*PROBLEM STATEMENT*:
All of the entries must be duplicated exactly.

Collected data
________________________

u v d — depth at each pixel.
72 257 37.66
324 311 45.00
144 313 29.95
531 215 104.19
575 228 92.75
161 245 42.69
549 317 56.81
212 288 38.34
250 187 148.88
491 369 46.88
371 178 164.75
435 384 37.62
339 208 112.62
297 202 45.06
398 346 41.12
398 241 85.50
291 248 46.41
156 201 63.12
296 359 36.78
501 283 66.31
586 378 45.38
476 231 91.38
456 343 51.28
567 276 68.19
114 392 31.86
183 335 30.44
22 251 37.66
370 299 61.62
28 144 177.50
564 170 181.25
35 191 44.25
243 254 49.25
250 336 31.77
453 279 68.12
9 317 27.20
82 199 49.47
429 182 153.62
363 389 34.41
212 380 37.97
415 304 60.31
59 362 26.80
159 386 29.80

________________________

*RESULT FOR THIS EXERCISE*:
u v d — depth at each pixel.
72 257 37.66
324 311 45.00
144 313 29.95
531 215 104.19
575 228 92.75
161 245 42.69
549 317 56.81
212 288 38.34
250 187 148.88
491 369 46.88
371 178 164.75
435 384 37.62
339 208 112.62
297 202 45.06
398 346 41.12
398 241 85.50
291 248 46.41
156 201 63.12
296 359 36.78
501 283 66.31
586 378 45.38
476 231 91.38
456 343 51.28
567 276 68.19
114 392 31.86
183 335 30.44
22 251 37.66
370 299 61.62
28 144 177.50
564 170 181.25
35 191 44.25
243 254 49.25
250 336 31.77
453 279 68.12
9 317 27.20
82 199 49.47
429 182 153.62
363 389 34.41
212 380 37.97
415 304 60.31
59 362 26.80
159 386 29.80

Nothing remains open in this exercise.